→ Provided passage

━━━━━━━━━━

Yes, yes, we know its early but this comment from the chairman of HSBC, seems unlikely to be beaten:
HSBC has a reputation for telling it as it is. With the benefit of hindsight, this is an acquisition we wish we had not undertaken.
Indeed!
And Monday’s annual results , accompanying its £12.5bn rights issue, spell out why.
First, there’s a goodwill impairment charge of $10.6bn, this pushed losses in HSBC’s North American business to over $15bn.
Then there’s the small matter of $16.3bn in loan impairment charges and other credit risk provisions . On top of that comes a $62bn portfolio of secured and unsecured real estate, which will be placed in run-off.
HSBC says this draws a line under the whole, sorry affair.
In light of this, we have taken the difficult decision that, with the exception of credit cards, we will write no further consumer finance business through the HFC and Beneficial brands in the US and close the majority of the network. Thus, in terms of new business, we are drawing a line and we will run off our existing business, providing all necessary support to HSBC Finance to enable it to do so in a measured way and meet all its commitments.
We are not so sure.

Update:
Lex on HSBC.

━━━━━━━━━━

→ Data
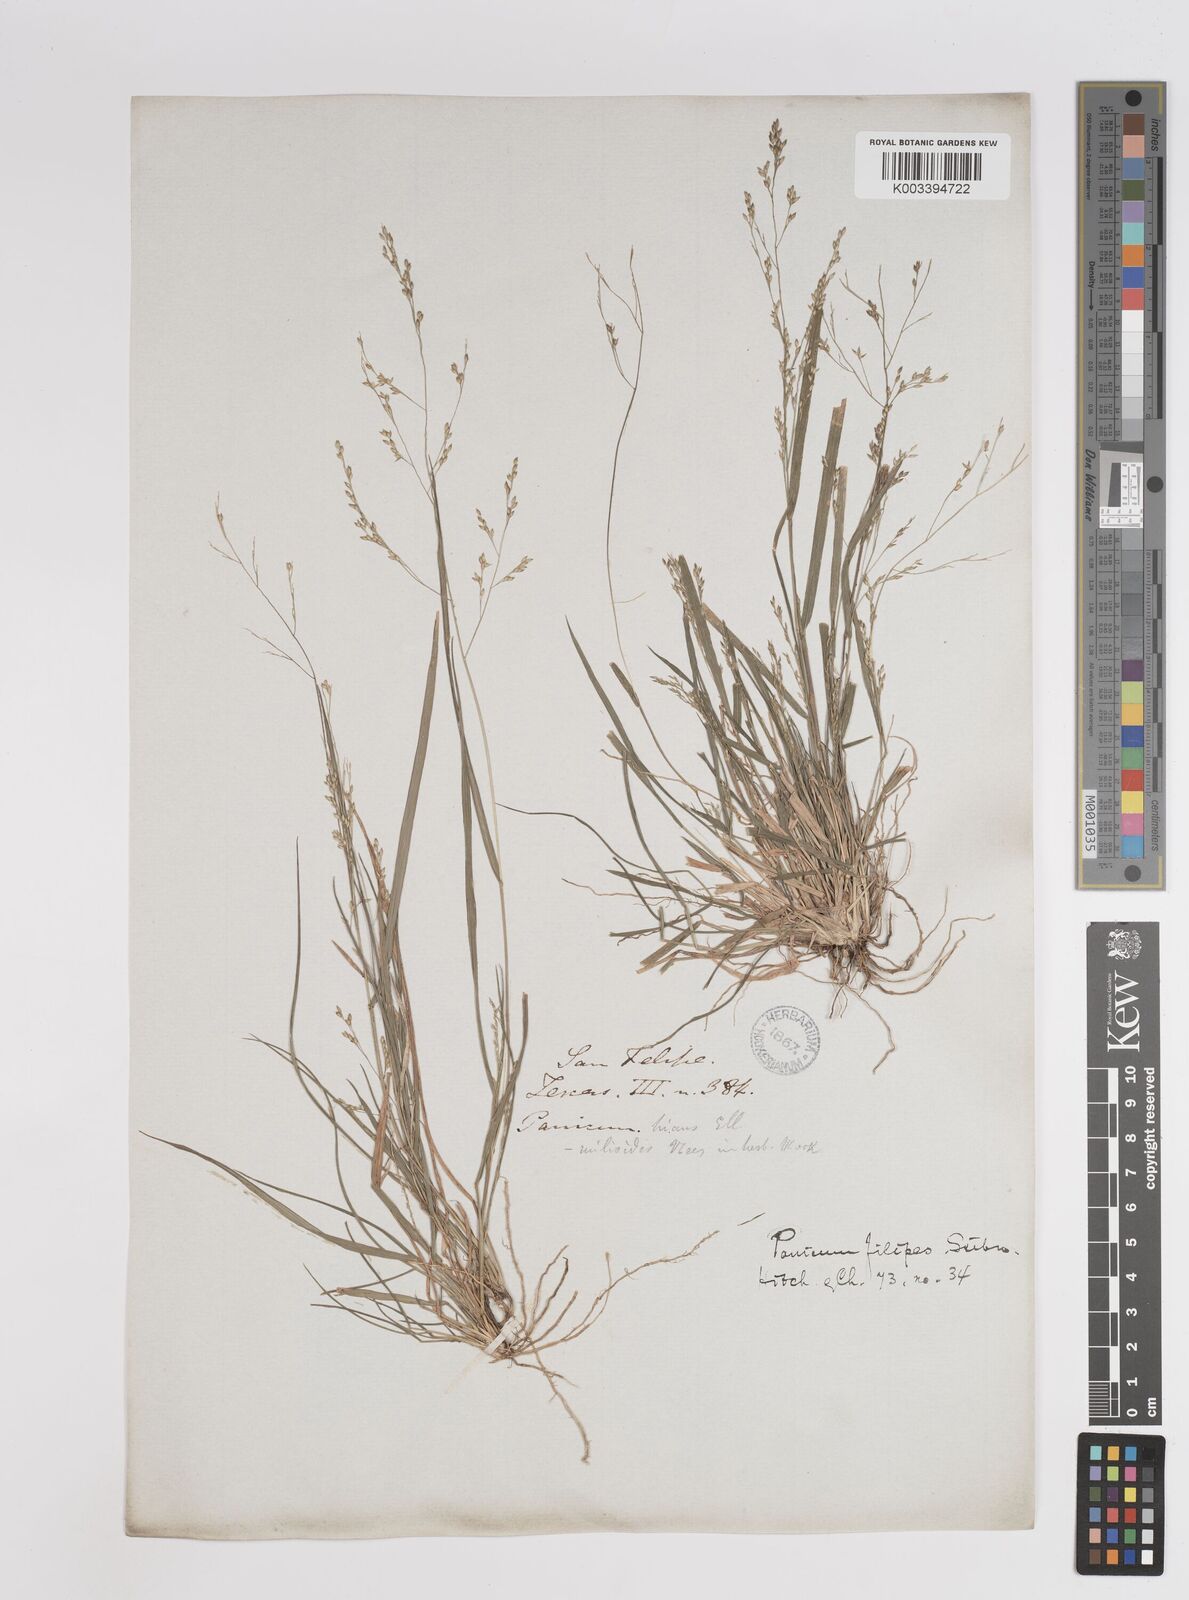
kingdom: Plantae
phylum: Tracheophyta
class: Liliopsida
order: Poales
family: Poaceae
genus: Panicum
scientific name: Panicum hallii
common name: Hall's witchgrass
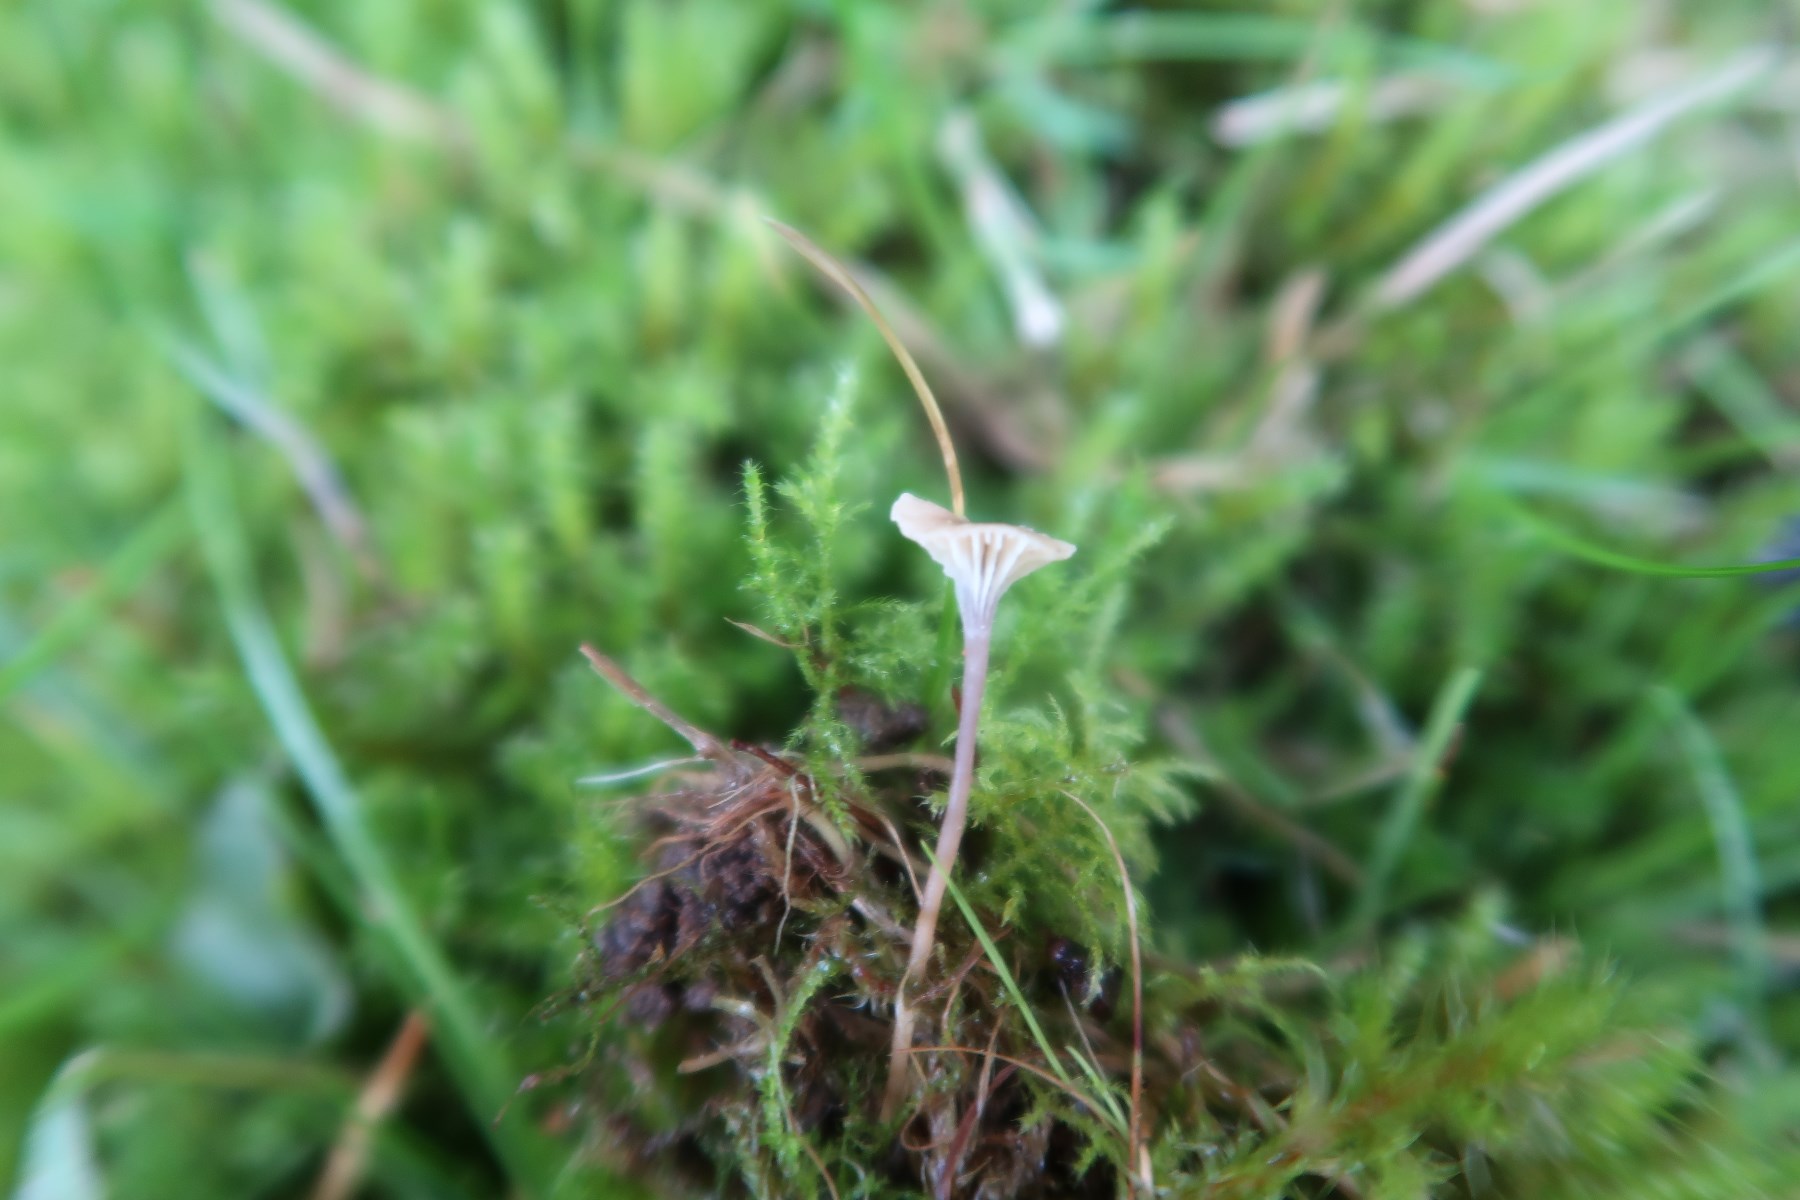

━━━━━━━━━━

Reproduce, word for word, the stretch of the HSBC commentary from "And Monday’s annual" through "placed in run-off.".

And Monday’s annual results , accompanying its £12.5bn rights issue, spell out why.
First, there’s a goodwill impairment charge of $10.6bn, this pushed losses in HSBC’s North American business to over $15bn.
Then there’s the small matter of $16.3bn in loan impairment charges and other credit risk provisions . On top of that comes a $62bn portfolio of secured and unsecured real estate, which will be placed in run-off.